If you’ve been following my social media and/or blog, you probably have a pretty good idea of what I’ve been going through personally and politically. It’s been a bit of an unexpected journey, but it’s also been very freeing. I’ve spent more time understanding my beliefs and why I hold them than I think I’ve intentionally done before. I’ve questioned whether or not what I’m doing it right or whether I’m entirely wrong. I’ve concluded that I feel a lot freer, a lot better in general, having my innermost thoughts about the world laid out for everyone to see. I feel like everyone knows where I stand, and I hope that you will read this and continue in this fight with me. Or, maybe you’ll read this and start to think about decisions you’ve made and ideas you hold. It’s okay to be wrong. It’s okay to change your mind. We should.
After that man won the presidency for the second time, even after everything he’s done and been convicted of and exposed for, I knew I needed to brace myself for impact. There are a few things I would like to draw your attention to about the direct aftermath of the election: suicide hotline calls from LGBTQIA+ people spiked 700%, there was a jump in the Google search for “what is a tariff” and “how do I change my vote”, and a lot of horrible people became very comfortable with their “your body, my choice” narrative. These people include sexual predators, abusers of women, bigots, racists, and a whole slew of characters I guarantee you wouldn’t want at your dinner table. But these people feel emboldened by this wonderful man who has been chosen for president, and I really hope that makes you uncomfortable if you voted for him.

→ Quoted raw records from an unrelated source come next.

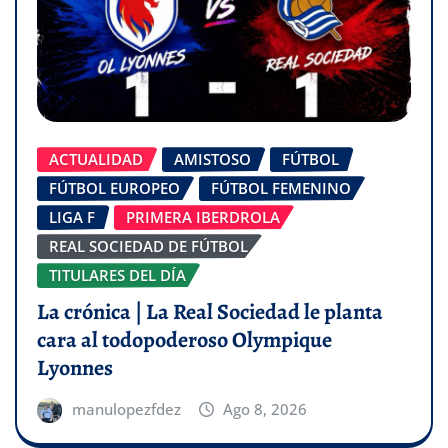
ACTUALIDAD
AMISTOSO
FÚTBOL
FÚTBOL EUROPEO
FÚTBOL FEMENINO
LIGA F
PRIMERA IBERDROLA
REAL SOCIEDAD DE FÚTBOL
TITULARES DEL DÍA
La crónica | La Real Sociedad le planta
cara al todopoderoso Olympique
Lyonnes
manulopezfdez
Ago 8, 2026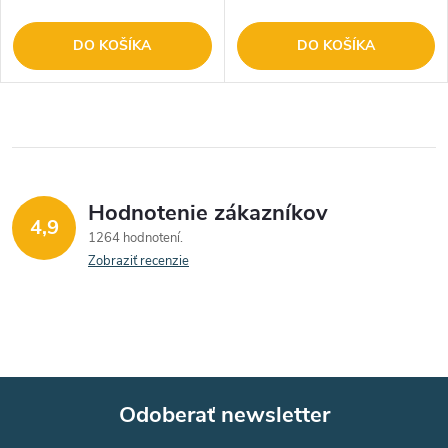
DO KOŠÍKA
DO KOŠÍKA
Hodnotenie zákazníkov
4,9
1264 hodnotení
Zobraziť recenzie
Odoberať newsletter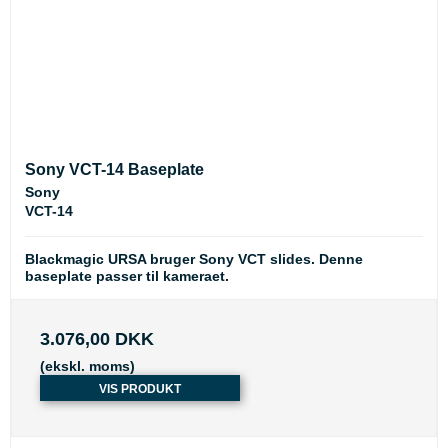
Sony VCT-14 Baseplate
Sony
VCT-14
Blackmagic URSA bruger Sony VCT slides. Denne
baseplate passer til kameraet.
3.076,00 DKK
(ekskl. moms)
VIS PRODUKT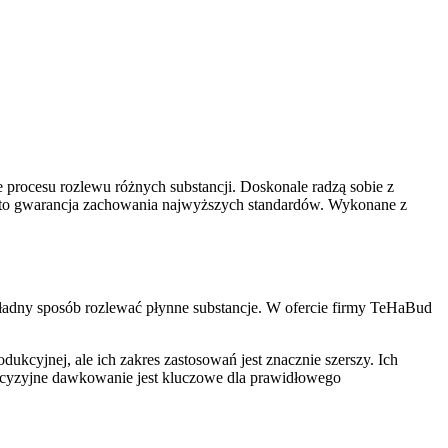
 procesu rozlewu różnych substancji. Doskonale radzą sobie z
u to gwarancja zachowania najwyższych standardów. Wykonane z
ładny sposób rozlewać płynne substancje. W ofercie firmy TeHaBud
kcyjnej, ale ich zakres zastosowań jest znacznie szerszy. Ich
ecyzyjne dawkowanie jest kluczowe dla prawidłowego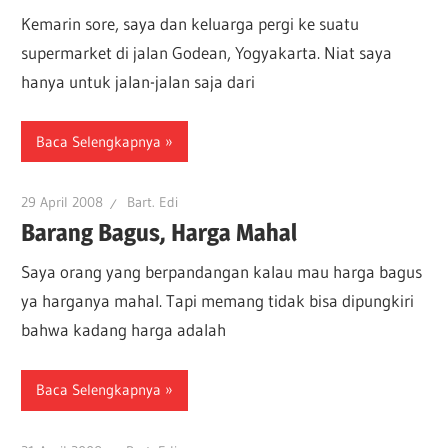
Kemarin sore, saya dan keluarga pergi ke suatu
supermarket di jalan Godean, Yogyakarta. Niat saya
hanya untuk jalan-jalan saja dari
Baca Selengkapnya
29 April 2008
Bart. Edi
Barang Bagus, Harga Mahal
Saya orang yang berpandangan kalau mau harga bagus
ya harganya mahal. Tapi memang tidak bisa dipungkiri
bahwa kadang harga adalah
Baca Selengkapnya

I want to go back a little bit here to get to the point of my post today. First, I want to talk about the current attack on public education. Especially in Oklahoma, with lovely Ryan Walters in charge, public education is in dire need of assistance. However, it seems we are left to sink lower and lower in an ever-rising, ever-turbulent sea. It’s easy to get discouraged, and I’ll admit I am right now. I’m worried about my career, but I’m also worried about the kids. Although there is a message being pushed at the moment that teachers are turning children gay and giving them gender reassignment surgeries (this is not happening, by the way, and if you believe that it is, I think you may need to speak to someone about the fantasy world you’ve created), the truth is that my kids radicalized me as their teacher. I’ve had five years' worth of students. When I began teaching, I was so scared of the world and people. I didn’t know what it would be like to exist outside of my safe spaces, and I was so naive regarding different homelives and lived experiences.

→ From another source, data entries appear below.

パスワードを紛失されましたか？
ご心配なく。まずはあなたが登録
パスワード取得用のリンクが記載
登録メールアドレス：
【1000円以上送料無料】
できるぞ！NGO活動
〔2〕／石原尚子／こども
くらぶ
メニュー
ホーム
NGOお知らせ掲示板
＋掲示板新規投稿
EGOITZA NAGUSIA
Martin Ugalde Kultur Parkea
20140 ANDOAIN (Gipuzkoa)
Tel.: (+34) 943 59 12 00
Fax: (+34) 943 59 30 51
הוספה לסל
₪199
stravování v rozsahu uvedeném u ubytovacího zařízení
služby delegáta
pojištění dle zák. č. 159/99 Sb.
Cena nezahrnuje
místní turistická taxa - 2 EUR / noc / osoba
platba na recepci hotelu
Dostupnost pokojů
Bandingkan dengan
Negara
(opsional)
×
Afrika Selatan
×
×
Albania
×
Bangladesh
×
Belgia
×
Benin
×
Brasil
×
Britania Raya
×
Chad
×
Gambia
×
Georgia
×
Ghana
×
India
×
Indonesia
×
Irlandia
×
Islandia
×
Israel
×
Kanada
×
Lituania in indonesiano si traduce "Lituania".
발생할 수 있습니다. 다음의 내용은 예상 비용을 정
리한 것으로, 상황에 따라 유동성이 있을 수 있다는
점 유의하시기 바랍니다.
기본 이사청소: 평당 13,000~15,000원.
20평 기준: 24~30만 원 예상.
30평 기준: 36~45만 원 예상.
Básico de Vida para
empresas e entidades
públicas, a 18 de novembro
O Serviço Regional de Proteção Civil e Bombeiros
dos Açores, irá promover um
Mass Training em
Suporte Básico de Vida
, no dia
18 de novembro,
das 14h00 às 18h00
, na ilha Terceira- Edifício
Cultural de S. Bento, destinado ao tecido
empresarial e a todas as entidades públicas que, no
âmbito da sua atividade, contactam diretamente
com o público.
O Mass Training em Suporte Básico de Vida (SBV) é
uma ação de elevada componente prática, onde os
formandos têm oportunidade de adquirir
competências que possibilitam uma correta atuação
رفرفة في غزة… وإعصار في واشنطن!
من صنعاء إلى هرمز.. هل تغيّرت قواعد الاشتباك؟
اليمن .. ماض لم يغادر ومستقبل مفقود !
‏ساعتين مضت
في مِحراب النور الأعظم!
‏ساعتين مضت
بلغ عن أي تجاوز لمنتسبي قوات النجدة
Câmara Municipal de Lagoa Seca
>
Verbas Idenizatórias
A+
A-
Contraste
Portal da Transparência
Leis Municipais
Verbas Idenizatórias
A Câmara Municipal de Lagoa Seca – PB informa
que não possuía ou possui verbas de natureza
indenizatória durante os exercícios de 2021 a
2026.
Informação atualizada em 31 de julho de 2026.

My kids radicalized me because I saw how much they were hurting for many different reasons. I had a girl in one class whose dad had nearly kicked her out because she was caught dating a girl. I had a student who was struggling with their gender identity and wanted to die, and all they needed was to feel seen and accepted by someone. I’ve held students as they cried about various things in their lives. I’ve laughed with them and loved them where and how they are, no matter what that means. That is where I see Jesus the most, in my kids. More so, I guess, what they bring out in me. They make me want to fight for them and to make the world a better place for them. I’m scared for them, especially those who identify with marginalized communities. I’ve had immigrant students who barely speak English. I’ve had many students whose parents need a translator at meetings. I’ve never wondered about their legality, only whether or not they were getting what they needed from me.
Okay, so why am I reading these books that parents and librarians and teachers and lawmakers want to be taken off of the public school shelves? Because there are gay kids in my class. Because there are children who want to die because they’ve been told there is something wrong with them, but it isn’t something they can control. Because these people who want to take these books away are only fighting this fight because they personally don’t agree with the lifestyle or the contents. Guess what? I don’t care about how you feel personally. You don’t like gay people? Don’t read about them. You also shouldn’t be a public school teacher or pastor or political figure. Public schools are for all kinds, and all kinds should be accepted. It is not a Christian school or “this is what I like, so I’m going to teach it.” The books on this list are mostly about queer experiences. Open communication with your children is the key here. They just need someone to talk to without making them feel like they are fundamentally wrong at their core.
So, I hope you’ll go on this journey with me. I hope you will challenge your worldview if you haven’t thought about people who are in these marginalized communities. I feel hopeless sometimes, but continuing to read and learn and push back against the hate I see too often is something I can control. I’ll leave the list I’m using HERE so you can read too. Better yet, get them from your local library (I did!) and fight the power two in one.
I’m looking forward to going through this list so I have practical knowledge to fight the book bans that are coming (Heartstopper was just banned at my school, and it will not be the last). I will not quit fighting, no matter what that looks like. I hope you’ll come with me.